A: Okay, let's look at one potential solution to your problem (and then I want to briefly talk about the use of proper data types). First of all you indicate that your date column contains dates in the following format: yyyymmdd with no dashes or slashes. You do not indicate whether this field is a numeric or character field - I will assume that it is character. If it is not, you can use the CHAR function to convert it to a character string.
Then, you can use the SUBSTR function to break the character column apart into the separate components, for example SUBSTR(column,1,4) returns the year component, SUBSTR(column,5,2) returns the month, and SUBSTR(column,7,2) returns the day.

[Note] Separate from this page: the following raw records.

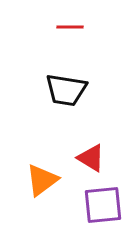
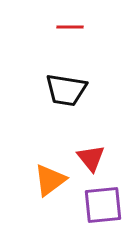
red triangle: rotated 20 degrees clockwise
orange triangle: moved 8 px right
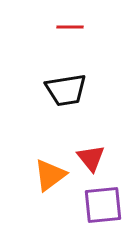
black trapezoid: rotated 18 degrees counterclockwise
orange triangle: moved 5 px up
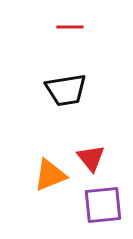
orange triangle: rotated 15 degrees clockwise
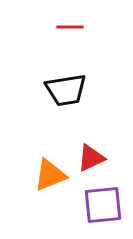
red triangle: rotated 44 degrees clockwise
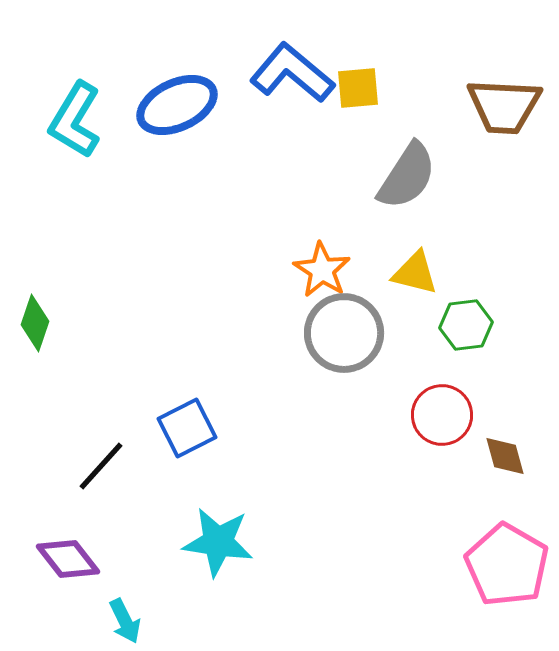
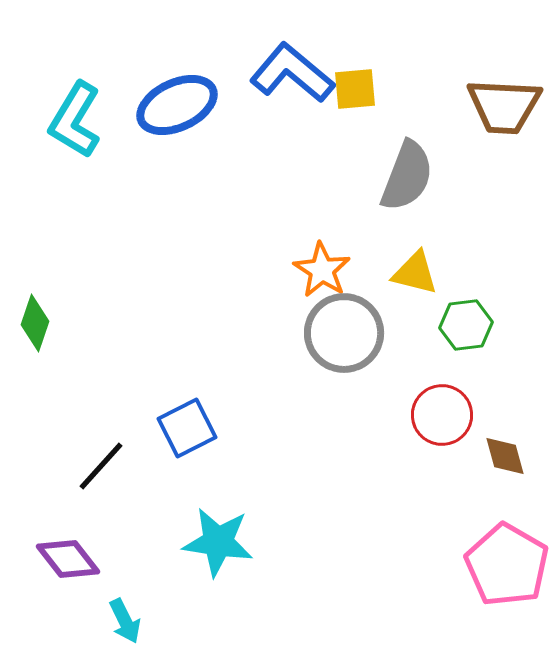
yellow square: moved 3 px left, 1 px down
gray semicircle: rotated 12 degrees counterclockwise
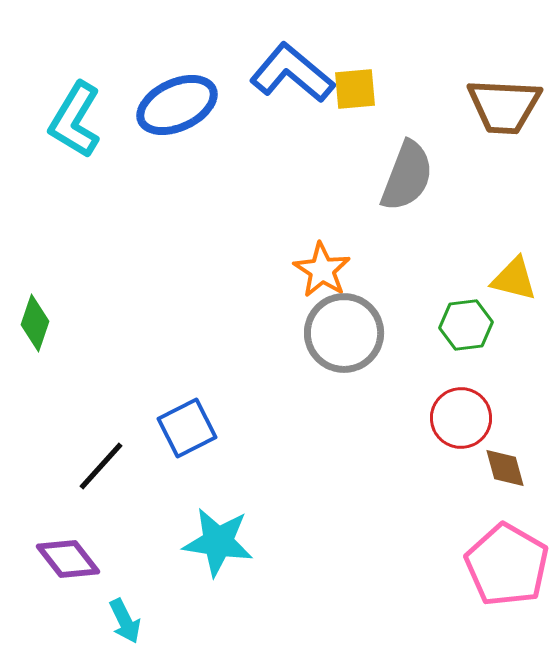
yellow triangle: moved 99 px right, 6 px down
red circle: moved 19 px right, 3 px down
brown diamond: moved 12 px down
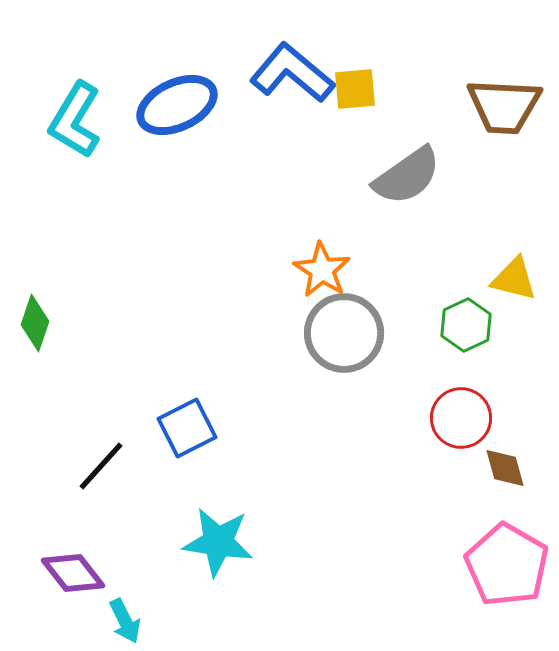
gray semicircle: rotated 34 degrees clockwise
green hexagon: rotated 18 degrees counterclockwise
purple diamond: moved 5 px right, 14 px down
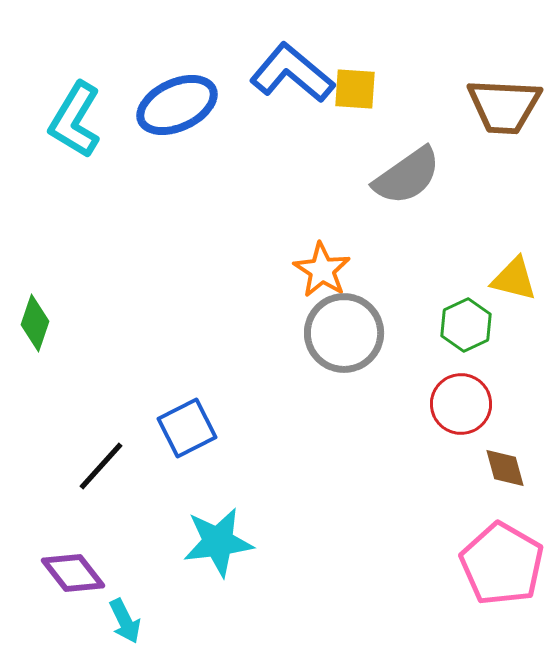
yellow square: rotated 9 degrees clockwise
red circle: moved 14 px up
cyan star: rotated 16 degrees counterclockwise
pink pentagon: moved 5 px left, 1 px up
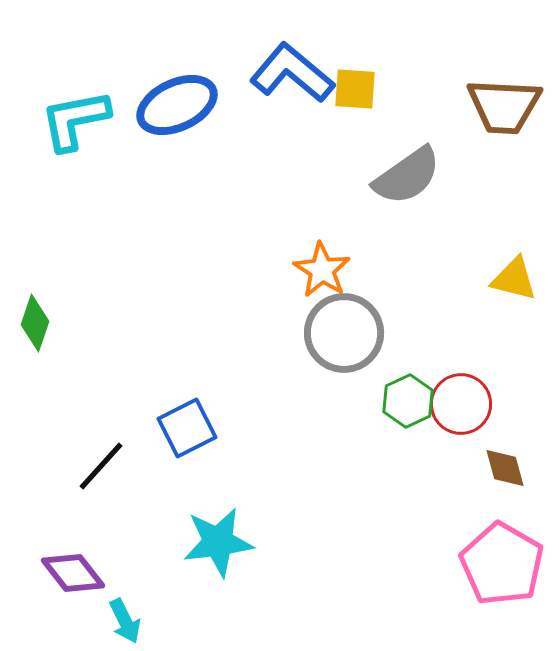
cyan L-shape: rotated 48 degrees clockwise
green hexagon: moved 58 px left, 76 px down
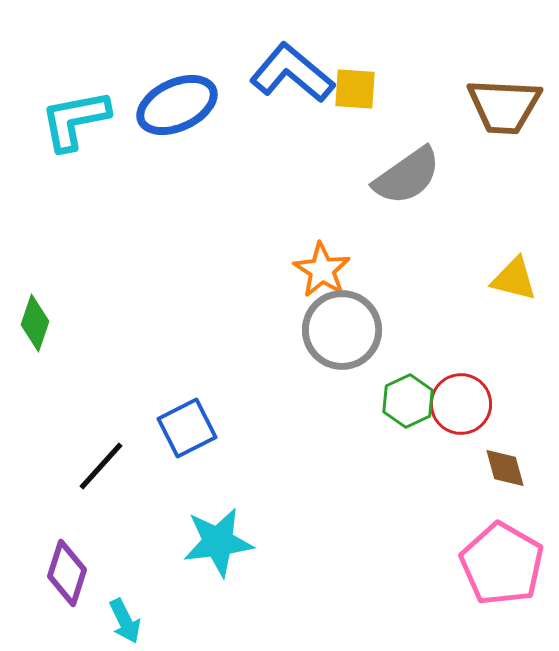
gray circle: moved 2 px left, 3 px up
purple diamond: moved 6 px left; rotated 56 degrees clockwise
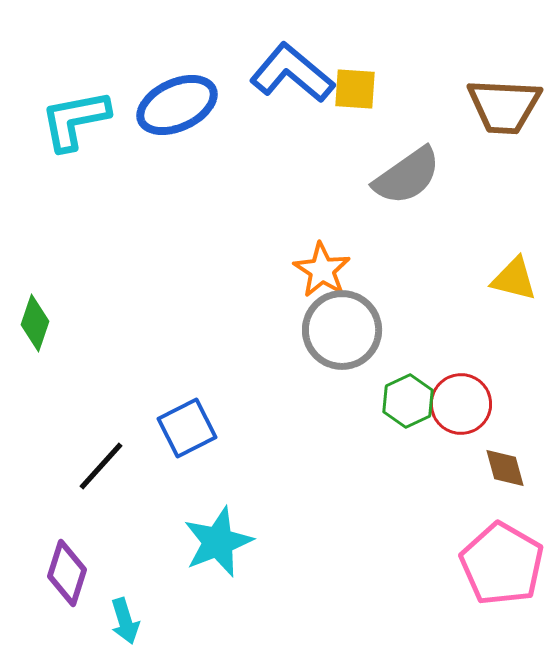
cyan star: rotated 14 degrees counterclockwise
cyan arrow: rotated 9 degrees clockwise
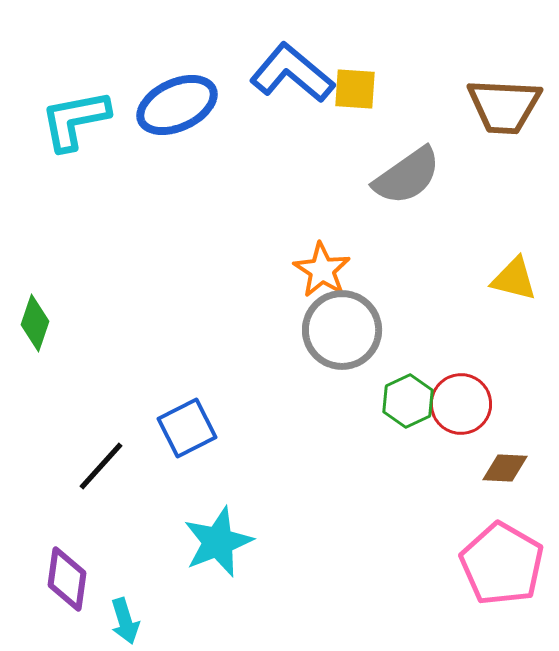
brown diamond: rotated 72 degrees counterclockwise
purple diamond: moved 6 px down; rotated 10 degrees counterclockwise
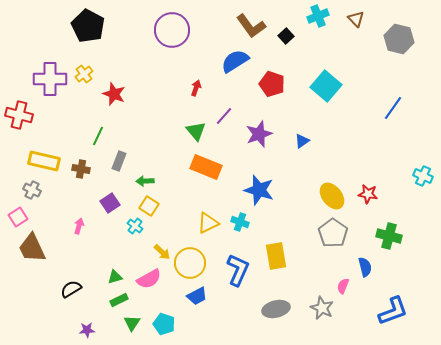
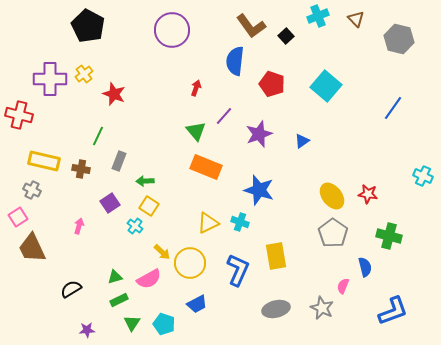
blue semicircle at (235, 61): rotated 52 degrees counterclockwise
blue trapezoid at (197, 296): moved 8 px down
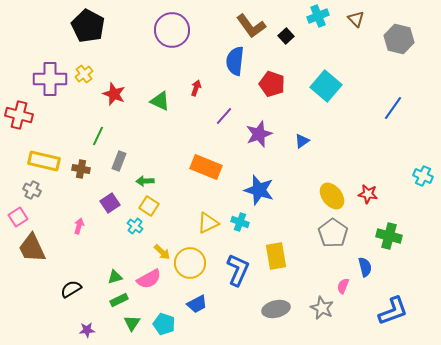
green triangle at (196, 131): moved 36 px left, 30 px up; rotated 25 degrees counterclockwise
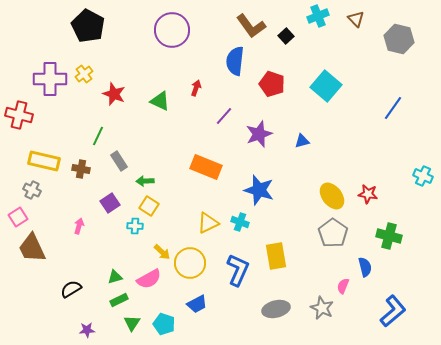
blue triangle at (302, 141): rotated 21 degrees clockwise
gray rectangle at (119, 161): rotated 54 degrees counterclockwise
cyan cross at (135, 226): rotated 35 degrees counterclockwise
blue L-shape at (393, 311): rotated 20 degrees counterclockwise
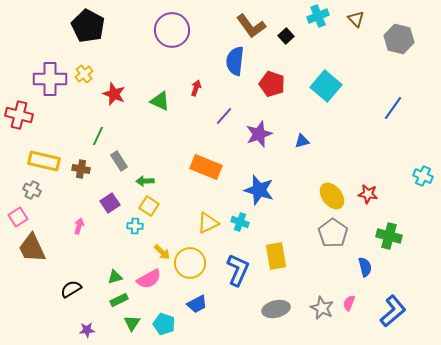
pink semicircle at (343, 286): moved 6 px right, 17 px down
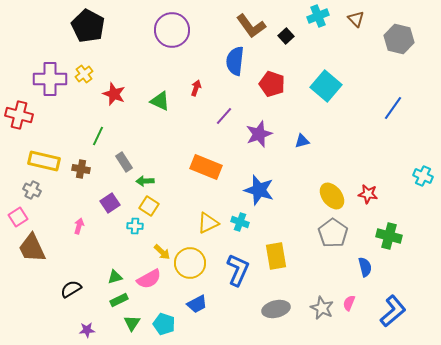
gray rectangle at (119, 161): moved 5 px right, 1 px down
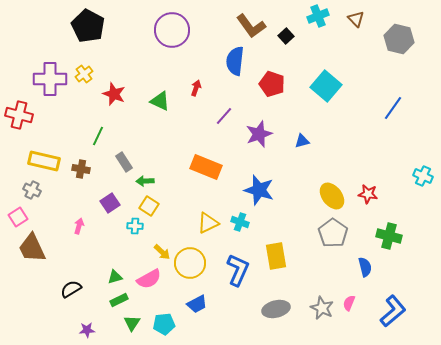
cyan pentagon at (164, 324): rotated 25 degrees counterclockwise
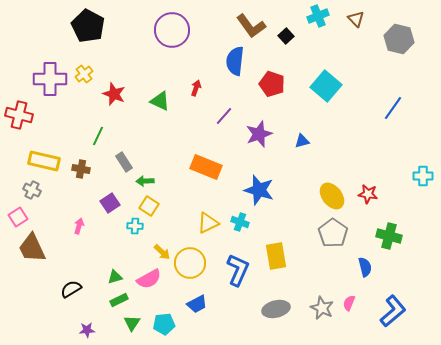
cyan cross at (423, 176): rotated 24 degrees counterclockwise
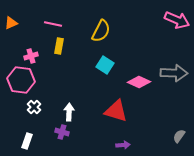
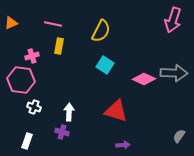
pink arrow: moved 4 px left; rotated 85 degrees clockwise
pink cross: moved 1 px right
pink diamond: moved 5 px right, 3 px up
white cross: rotated 24 degrees counterclockwise
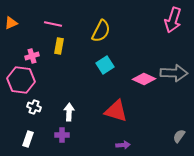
cyan square: rotated 24 degrees clockwise
purple cross: moved 3 px down; rotated 16 degrees counterclockwise
white rectangle: moved 1 px right, 2 px up
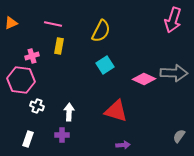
white cross: moved 3 px right, 1 px up
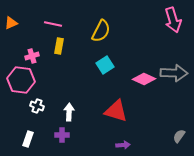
pink arrow: rotated 35 degrees counterclockwise
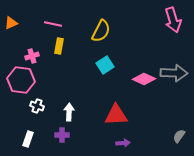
red triangle: moved 4 px down; rotated 20 degrees counterclockwise
purple arrow: moved 2 px up
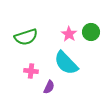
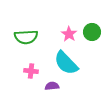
green circle: moved 1 px right
green semicircle: rotated 15 degrees clockwise
purple semicircle: moved 3 px right, 1 px up; rotated 120 degrees counterclockwise
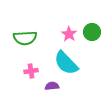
green semicircle: moved 1 px left, 1 px down
pink cross: rotated 16 degrees counterclockwise
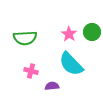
cyan semicircle: moved 5 px right, 1 px down
pink cross: rotated 24 degrees clockwise
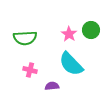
green circle: moved 1 px left, 2 px up
pink cross: moved 1 px left, 1 px up
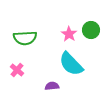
pink cross: moved 13 px left; rotated 24 degrees clockwise
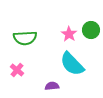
cyan semicircle: moved 1 px right
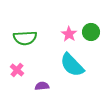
green circle: moved 2 px down
cyan semicircle: moved 1 px down
purple semicircle: moved 10 px left
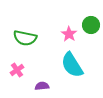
green circle: moved 7 px up
green semicircle: rotated 15 degrees clockwise
cyan semicircle: rotated 12 degrees clockwise
pink cross: rotated 16 degrees clockwise
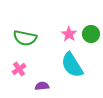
green circle: moved 9 px down
pink cross: moved 2 px right, 1 px up
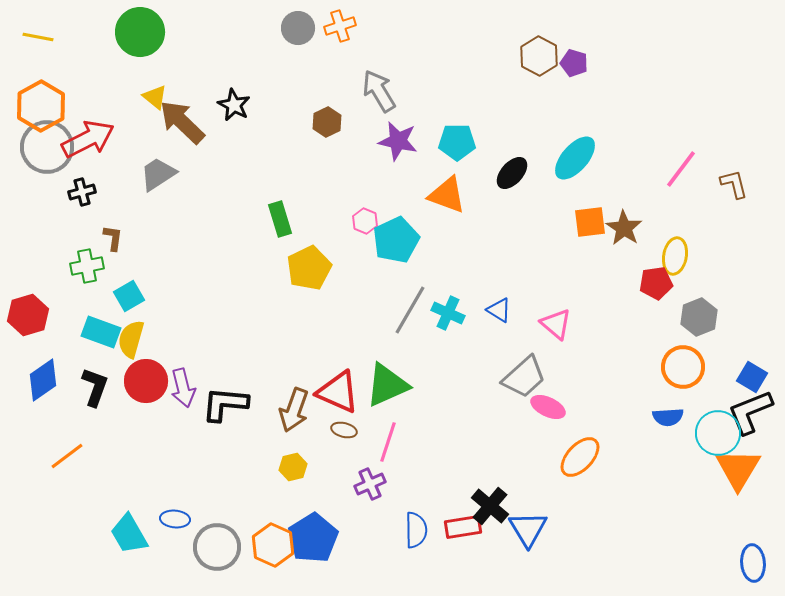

Then you can concatenate all of these together into a format that DB2 recognizes, for example, the USA format which is mm/DD/yyyy. This can be done as follows:
SUBSTR(column,5,2) || "/" || SUBSTR(column,7,2) ||
"/" || SUBSTR(column,1,4)
Then you can use the DATE function to convert this character string into a DATE that DB2 will recognize. This is done as follows:
DATE(SUBSTR(column,5,2) || "/" || SUBSTR(column,7,2) ||
"/" || SUBSTR(column,1,4))
The result of this can be used in date arithmetic with other dates or date durations. Of course, it may not perform extremely well, but it should return the results you desire.
Now, a quick word about using proper data types. I say this all of the time, but there are many applications and implementations "out there" that do not heed the advice: it is wise to use the DATE data type when you store dates in DB2 tables. It simplifies life later on when you want to do things like formatting dates and performing date arithmetic.
Using the appropriate data type also ensures that DB2 will perform the proper integrity checks on the columns when data is entered, instead of requiring application logic to ensure that valid dates are entered.